→ **Instructions to follow**: Which lines come from the start of the records through the line that holds "micrograph of pancreatic"? Write them out word for word.

→ **Material for this task**:
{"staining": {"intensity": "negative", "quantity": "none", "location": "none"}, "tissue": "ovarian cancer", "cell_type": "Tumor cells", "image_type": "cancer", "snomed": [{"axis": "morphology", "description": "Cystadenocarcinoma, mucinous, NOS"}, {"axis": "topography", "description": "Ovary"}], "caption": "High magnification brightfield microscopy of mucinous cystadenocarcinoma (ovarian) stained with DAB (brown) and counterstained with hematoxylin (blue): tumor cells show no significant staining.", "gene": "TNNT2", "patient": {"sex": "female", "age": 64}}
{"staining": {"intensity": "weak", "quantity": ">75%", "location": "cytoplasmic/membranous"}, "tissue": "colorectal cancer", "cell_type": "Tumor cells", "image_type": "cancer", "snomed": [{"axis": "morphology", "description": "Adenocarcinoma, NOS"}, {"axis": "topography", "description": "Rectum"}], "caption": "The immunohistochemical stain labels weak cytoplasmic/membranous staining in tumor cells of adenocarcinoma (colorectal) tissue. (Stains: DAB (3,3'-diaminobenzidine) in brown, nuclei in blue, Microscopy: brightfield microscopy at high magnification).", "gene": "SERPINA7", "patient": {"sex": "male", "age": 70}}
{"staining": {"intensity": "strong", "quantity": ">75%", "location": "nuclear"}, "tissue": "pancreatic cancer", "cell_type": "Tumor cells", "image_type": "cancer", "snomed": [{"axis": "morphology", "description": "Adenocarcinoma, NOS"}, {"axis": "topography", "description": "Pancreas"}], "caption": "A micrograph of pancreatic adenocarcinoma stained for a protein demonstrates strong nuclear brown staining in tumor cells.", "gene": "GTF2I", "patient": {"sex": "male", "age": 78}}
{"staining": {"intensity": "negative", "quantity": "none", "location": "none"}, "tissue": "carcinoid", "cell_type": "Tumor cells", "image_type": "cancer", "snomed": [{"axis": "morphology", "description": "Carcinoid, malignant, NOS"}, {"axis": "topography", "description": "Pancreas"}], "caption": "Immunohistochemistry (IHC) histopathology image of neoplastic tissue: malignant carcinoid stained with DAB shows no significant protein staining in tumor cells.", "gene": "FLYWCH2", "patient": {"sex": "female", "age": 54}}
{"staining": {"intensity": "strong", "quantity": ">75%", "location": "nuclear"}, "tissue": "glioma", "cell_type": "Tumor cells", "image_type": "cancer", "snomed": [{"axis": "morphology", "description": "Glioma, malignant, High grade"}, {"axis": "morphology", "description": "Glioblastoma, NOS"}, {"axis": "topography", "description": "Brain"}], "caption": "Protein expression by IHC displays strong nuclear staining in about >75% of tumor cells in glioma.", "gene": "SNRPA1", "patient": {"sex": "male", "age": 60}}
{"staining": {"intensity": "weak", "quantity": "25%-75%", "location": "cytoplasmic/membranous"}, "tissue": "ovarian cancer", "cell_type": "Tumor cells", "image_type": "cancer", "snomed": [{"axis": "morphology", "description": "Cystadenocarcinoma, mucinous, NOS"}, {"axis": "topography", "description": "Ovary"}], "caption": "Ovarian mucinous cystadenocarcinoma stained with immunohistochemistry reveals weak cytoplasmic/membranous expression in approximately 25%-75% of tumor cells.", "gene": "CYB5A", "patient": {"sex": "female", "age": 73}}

→ **Result below**:
{"staining": {"intensity": "negative", "quantity": "none", "location": "none"}, "tissue": "ovarian cancer", "cell_type": "Tumor cells", "image_type": "cancer", "snomed": [{"axis": "morphology", "description": "Cystadenocarcinoma, mucinous, NOS"}, {"axis": "topography", "description": "Ovary"}], "caption": "High magnification brightfield microscopy of mucinous cystadenocarcinoma (ovarian) stained with DAB (brown) and counterstained with hematoxylin (blue): tumor cells show no significant staining.", "gene": "TNNT2", "patient": {"sex": "female", "age": 64}}
{"staining": {"intensity": "weak", "quantity": ">75%", "location": "cytoplasmic/membranous"}, "tissue": "colorectal cancer", "cell_type": "Tumor cells", "image_type": "cancer", "snomed": [{"axis": "morphology", "description": "Adenocarcinoma, NOS"}, {"axis": "topography", "description": "Rectum"}], "caption": "The immunohistochemical stain labels weak cytoplasmic/membranous staining in tumor cells of adenocarcinoma (colorectal) tissue. (Stains: DAB (3,3'-diaminobenzidine) in brown, nuclei in blue, Microscopy: brightfield microscopy at high magnification).", "gene": "SERPINA7", "patient": {"sex": "male", "age": 70}}
{"staining": {"intensity": "strong", "quantity": ">75%", "location": "nuclear"}, "tissue": "pancreatic cancer", "cell_type": "Tumor cells", "image_type": "cancer", "snomed": [{"axis": "morphology", "description": "Adenocarcinoma, NOS"}, {"axis": "topography", "description": "Pancreas"}], "caption": "A micrograph of pancreatic adenocarcinoma stained for a protein demonstrates strong nuclear brown staining in tumor cells.", "gene": "GTF2I", "patient": {"sex": "male", "age": 78}}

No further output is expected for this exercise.